If you’re looking for a refreshing, high-protein salad that’s both light and satisfying, the “Minus 20 kg” Protein Salad is an excellent choice. Packed with lean chicken, fresh vegetables, and a creamy yogurt-mustard dressing, it’s perfect for weight management, post-workout meals, or a healthy lunch.
Ingredients:
- 180 g chicken breast
- 150 g Chinese cabbage (Napa cabbage)
- 2 eggs
- 120 g green peas
- 1 cucumber
- 2 tablespoons yogurt
- 0.5 teaspoon mustard
- Salt and pepper to taste
Step-by-Step Preparation:

- Cook the Chicken and Eggs:
Start by boiling or grilling the chicken breast until fully cooked. Allow it to cool, then dice into small, bite-sized pieces. Boil the eggs for 8–10 minutes until hard-cooked, then peel and chop them. - Prepare the Vegetables:
Wash and dice the cucumber and chop the Chinese cabbage into small pieces. Make sure all vegetables are roughly the same size for a balanced texture and even distribution of flavors. - Combine the Ingredients:
In a large bowl, mix the chicken, eggs, cabbage, cucumber, and green peas. Ensure the ingredients are evenly combined for consistent flavor in every bite. - Prepare the Dressing:
In a separate small bowl, mix 2 tablespoons of yogurt with 0.5 teaspoon of mustard. Add salt and pepper to taste. Stir until smooth and creamy. - Dress the Salad:
Pour the yogurt-mustard dressing over the salad ingredients. Toss gently to coat everything evenly. Taste and adjust the seasoning if needed. - Serve and Enjoy:
Transfer the salad to a serving bowl or individual plates. This salad can be enjoyed immediately or chilled in the refrigerator for a more refreshing experience.
Health Benefits:
- High in Protein: The chicken and eggs provide lean protein to support muscle health and satiety.
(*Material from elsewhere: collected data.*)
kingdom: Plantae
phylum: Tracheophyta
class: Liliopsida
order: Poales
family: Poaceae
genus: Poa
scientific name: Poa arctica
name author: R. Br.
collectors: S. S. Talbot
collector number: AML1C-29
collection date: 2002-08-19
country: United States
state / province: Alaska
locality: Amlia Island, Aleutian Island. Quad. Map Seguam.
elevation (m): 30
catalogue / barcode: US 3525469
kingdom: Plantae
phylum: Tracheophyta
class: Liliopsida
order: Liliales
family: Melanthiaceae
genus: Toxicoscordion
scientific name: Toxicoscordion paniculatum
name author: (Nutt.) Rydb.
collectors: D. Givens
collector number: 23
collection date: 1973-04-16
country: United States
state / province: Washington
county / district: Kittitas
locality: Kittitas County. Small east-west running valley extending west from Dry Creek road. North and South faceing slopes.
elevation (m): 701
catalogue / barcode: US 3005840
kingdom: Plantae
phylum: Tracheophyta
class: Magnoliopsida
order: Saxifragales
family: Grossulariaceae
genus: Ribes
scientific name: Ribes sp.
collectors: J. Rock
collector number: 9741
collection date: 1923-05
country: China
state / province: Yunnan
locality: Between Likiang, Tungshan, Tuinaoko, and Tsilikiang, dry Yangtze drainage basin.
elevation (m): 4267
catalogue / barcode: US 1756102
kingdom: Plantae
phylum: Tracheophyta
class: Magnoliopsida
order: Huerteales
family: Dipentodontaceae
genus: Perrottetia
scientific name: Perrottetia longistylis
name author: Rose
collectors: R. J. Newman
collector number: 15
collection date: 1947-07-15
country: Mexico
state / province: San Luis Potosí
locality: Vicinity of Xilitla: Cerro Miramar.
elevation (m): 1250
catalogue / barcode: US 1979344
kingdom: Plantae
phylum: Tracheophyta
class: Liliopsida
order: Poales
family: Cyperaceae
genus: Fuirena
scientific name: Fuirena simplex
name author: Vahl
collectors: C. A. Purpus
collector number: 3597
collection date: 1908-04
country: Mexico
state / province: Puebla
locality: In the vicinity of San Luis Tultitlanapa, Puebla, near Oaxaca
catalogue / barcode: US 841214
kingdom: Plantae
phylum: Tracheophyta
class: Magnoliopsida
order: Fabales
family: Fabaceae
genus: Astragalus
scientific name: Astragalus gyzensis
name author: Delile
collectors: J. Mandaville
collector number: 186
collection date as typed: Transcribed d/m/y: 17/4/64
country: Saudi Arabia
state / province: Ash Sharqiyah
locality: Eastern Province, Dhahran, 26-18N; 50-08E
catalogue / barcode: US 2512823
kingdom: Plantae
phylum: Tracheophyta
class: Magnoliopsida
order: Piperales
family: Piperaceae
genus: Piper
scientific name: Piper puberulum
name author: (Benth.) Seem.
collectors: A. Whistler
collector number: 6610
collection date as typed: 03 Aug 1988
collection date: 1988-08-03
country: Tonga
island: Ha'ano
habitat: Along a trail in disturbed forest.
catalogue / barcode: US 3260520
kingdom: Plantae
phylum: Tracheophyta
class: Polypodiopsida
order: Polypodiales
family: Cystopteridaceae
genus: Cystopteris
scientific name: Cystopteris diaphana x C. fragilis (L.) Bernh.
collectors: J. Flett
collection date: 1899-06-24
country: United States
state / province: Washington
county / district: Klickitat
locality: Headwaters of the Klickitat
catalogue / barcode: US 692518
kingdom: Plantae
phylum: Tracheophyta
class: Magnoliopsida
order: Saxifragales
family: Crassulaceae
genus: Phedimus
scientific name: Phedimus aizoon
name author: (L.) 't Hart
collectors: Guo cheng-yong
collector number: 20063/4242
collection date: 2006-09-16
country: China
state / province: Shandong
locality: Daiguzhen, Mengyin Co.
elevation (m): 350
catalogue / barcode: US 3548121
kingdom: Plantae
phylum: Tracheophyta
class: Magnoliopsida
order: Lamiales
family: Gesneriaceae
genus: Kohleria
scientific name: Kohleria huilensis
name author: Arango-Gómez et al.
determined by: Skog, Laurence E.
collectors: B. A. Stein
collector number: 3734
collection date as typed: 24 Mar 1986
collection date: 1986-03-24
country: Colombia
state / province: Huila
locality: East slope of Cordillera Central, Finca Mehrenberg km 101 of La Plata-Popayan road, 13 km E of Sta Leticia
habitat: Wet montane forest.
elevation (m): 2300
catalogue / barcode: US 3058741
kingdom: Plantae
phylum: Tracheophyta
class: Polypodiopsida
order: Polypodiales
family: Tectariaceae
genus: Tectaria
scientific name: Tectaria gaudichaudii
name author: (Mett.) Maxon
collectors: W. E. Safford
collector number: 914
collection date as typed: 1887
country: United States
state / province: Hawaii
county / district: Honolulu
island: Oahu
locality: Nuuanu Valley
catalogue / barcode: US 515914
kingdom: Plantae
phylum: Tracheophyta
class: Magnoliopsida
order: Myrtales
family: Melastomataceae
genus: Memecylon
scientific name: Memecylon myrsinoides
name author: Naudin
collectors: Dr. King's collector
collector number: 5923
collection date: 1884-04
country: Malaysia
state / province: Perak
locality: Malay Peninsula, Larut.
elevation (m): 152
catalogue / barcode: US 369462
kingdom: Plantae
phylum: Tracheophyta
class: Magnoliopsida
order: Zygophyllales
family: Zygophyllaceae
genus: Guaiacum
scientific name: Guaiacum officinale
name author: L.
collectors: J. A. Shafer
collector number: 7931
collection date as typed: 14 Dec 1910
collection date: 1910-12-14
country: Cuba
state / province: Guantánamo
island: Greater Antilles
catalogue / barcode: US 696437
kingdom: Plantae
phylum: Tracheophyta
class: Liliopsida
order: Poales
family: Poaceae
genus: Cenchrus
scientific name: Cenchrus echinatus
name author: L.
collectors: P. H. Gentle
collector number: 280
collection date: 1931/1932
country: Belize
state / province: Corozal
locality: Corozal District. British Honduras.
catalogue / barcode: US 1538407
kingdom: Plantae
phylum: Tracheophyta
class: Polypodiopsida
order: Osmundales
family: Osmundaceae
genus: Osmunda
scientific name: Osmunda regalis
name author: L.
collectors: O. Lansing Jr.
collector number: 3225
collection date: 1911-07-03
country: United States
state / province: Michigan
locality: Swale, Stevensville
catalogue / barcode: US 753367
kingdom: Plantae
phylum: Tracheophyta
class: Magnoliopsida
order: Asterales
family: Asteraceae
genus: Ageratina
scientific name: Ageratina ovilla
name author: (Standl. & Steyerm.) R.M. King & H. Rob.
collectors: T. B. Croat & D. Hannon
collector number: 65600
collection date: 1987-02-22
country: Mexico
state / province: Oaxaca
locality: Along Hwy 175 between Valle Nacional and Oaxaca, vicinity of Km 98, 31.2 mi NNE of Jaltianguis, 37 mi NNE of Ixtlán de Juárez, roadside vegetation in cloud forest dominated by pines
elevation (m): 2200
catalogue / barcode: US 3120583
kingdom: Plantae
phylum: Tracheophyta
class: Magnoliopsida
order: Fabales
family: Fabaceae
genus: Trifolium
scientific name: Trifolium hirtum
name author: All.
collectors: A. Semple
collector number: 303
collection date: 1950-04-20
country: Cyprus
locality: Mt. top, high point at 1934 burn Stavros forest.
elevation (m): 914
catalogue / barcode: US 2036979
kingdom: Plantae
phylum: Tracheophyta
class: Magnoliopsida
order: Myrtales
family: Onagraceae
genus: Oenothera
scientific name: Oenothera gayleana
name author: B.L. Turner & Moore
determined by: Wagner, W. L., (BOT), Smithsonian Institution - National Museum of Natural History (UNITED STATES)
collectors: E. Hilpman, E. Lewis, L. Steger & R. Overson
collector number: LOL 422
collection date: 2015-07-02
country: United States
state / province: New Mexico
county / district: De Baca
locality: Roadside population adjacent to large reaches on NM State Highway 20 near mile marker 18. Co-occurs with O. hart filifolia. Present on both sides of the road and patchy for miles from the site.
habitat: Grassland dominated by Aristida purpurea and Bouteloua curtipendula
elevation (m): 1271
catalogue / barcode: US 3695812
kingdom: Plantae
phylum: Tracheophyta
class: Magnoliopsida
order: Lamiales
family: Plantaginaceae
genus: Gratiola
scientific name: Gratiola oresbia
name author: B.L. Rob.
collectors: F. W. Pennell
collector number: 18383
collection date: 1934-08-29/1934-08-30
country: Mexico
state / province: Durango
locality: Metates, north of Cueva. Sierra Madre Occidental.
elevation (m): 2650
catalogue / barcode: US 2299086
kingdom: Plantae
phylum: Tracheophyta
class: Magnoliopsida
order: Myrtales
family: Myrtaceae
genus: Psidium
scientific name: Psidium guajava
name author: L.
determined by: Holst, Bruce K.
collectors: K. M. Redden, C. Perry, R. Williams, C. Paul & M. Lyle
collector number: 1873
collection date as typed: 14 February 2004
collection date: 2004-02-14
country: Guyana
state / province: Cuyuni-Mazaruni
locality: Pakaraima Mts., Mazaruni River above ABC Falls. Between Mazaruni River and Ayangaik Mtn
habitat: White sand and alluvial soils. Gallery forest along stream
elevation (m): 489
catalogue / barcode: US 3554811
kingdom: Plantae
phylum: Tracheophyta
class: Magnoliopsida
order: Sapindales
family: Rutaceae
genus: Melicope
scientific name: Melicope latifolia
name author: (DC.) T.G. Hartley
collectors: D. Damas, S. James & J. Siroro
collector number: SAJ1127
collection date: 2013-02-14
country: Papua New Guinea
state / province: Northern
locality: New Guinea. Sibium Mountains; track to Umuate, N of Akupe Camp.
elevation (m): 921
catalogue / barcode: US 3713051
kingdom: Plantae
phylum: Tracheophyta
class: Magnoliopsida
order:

- Low in Calories: With a focus on vegetables and a light yogurt-based dressing, this salad is ideal for those looking to reduce calorie intake.
- Rich in Fiber: The cabbage, cucumber, and peas add fiber, aiding digestion and promoting fullness.
- Versatile: Can be served as a main dish or a side salad, and can be adapted with other vegetables or herbs for variety.
Tips and Variations:
- Add a few fresh herbs like parsley, dill, or cilantro for extra flavor.
- Substitute Greek yogurt for a creamier texture and additional protein.
- For a spicy kick, add a small amount of chili powder or a few drops of hot sauce.
- Make it ahead of time for meal prep; it keeps well in the fridge for 1–2 days.
This “Minus 20 kg” Protein Salad is a delicious and practical option for anyone seeking a healthy, protein-rich meal that supports a balanced lifestyle. Its combination of fresh vegetables, lean protein, and light dressing makes it a satisfying choice for any time of day.